D'autre part, la cause de la paix et de l'entente entre les peuples me conduisit à accepter d'effectuer la médiation entre votre pays et la République soeur du Chili, également au bord d'un conflit dérivant d'une controverse née dans la région du Canal de Beagle. Grâce à Dieu, la raison et l'esprit de concorde prévalurent, évitant la catastrophe d'une guerre aux conséquences imprévisibles avec la signature du Traité de Paix et d'Amitié, le 29 novembre 1984, qui rendit possible de transformer ce qui pouvait devenir un conflit en possibilités de collaboration, en visites d'amitié réciproques et en projets de développement.

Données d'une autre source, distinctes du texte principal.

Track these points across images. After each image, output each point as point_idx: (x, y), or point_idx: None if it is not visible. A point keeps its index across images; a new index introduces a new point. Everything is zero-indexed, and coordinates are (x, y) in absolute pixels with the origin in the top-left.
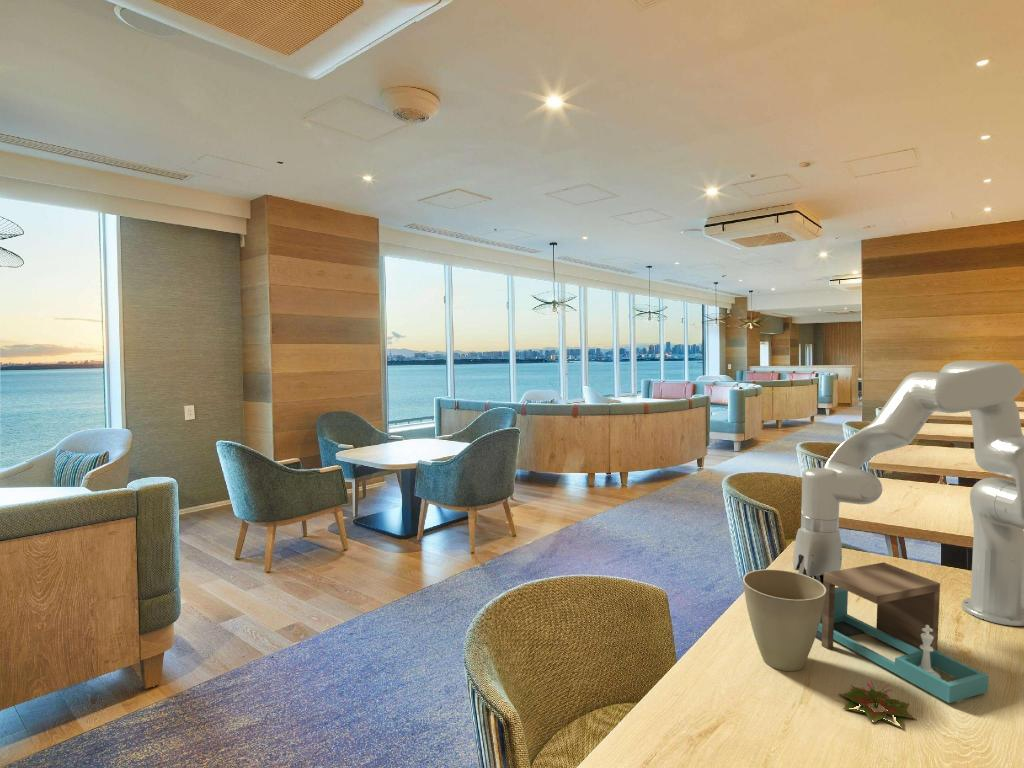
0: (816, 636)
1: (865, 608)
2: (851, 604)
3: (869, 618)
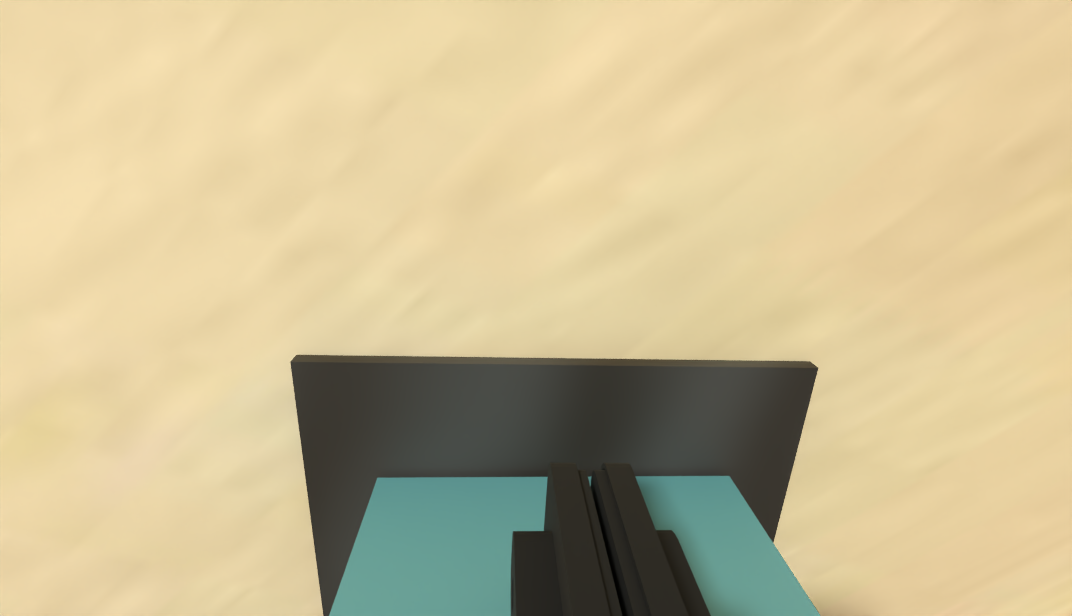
0: (322, 605)
1: (1067, 404)
2: (1066, 319)
3: (912, 513)
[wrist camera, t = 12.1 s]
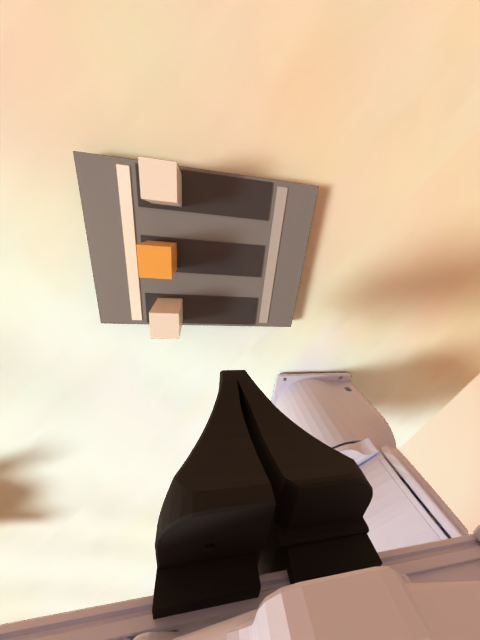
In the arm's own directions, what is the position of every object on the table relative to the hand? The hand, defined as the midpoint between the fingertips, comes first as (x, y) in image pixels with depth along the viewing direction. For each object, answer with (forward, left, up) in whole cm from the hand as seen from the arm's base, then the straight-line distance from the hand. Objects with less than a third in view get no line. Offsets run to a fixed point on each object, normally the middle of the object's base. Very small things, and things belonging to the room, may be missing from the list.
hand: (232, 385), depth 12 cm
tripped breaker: (+5, -5, -9) cm, 11 cm away
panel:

5. L'Eglise catholique, en dépit des contingences politiques et de la conjoncture désire promouvoir le bien intégral des citoyens, malgré les conditionnements internationaux et les événements internes complexes, qui ont un poids très important à l'heure actuelle. Une partie importante de la population ressent les graves conséquences de cette situation, les couches sociales les plus pauvres étant davantage touchées. Le chômage pousse des individus, des familles ou des groupes sociaux à envisager l'immigration pour trouver de meilleures conditions de vie.


6. Face à cette situation, votre gouvernement est conscient de la nécessité de prendre des mesures urgentes, visant à créér un climat de justice sociale, favorisant une plus grande justice distributive et une plus vaste participation aux ressources que possède le pays. Ce n'est qu'ainsi que l'on pourra parvenir à une situation de paix dans la justice, fondée sur un effort commun et une économie placée au service de l'homme. De cette façon, votre pays pourra transformer en réalité, dans le contexte latino-américain et mondial, la ligne de valeurs communes dont rêvèrent San Martín et Bolivar, en soutenant la promotion intégrale des peuples de la région et ses intérêts légitimes.

Les évêques d'Argentine, conscients de cette problématique, réaffirment les principes de la doctrine sociale catholique, malgré les vicissitudes politiques. Je suis certain que leur voix trouvera un écho chez les responsables du bien public, en traduisant concrètement ces principes dans la société, afin d'éviter les comportements qui pourraient encourager la corruption, la pauvreté et toutes les autres formes de violence sociale qui dérivent de l'absence de solidarité. Les grandes forces morales du peuple argentin garantissent l'avenir, avec un espoir fondé.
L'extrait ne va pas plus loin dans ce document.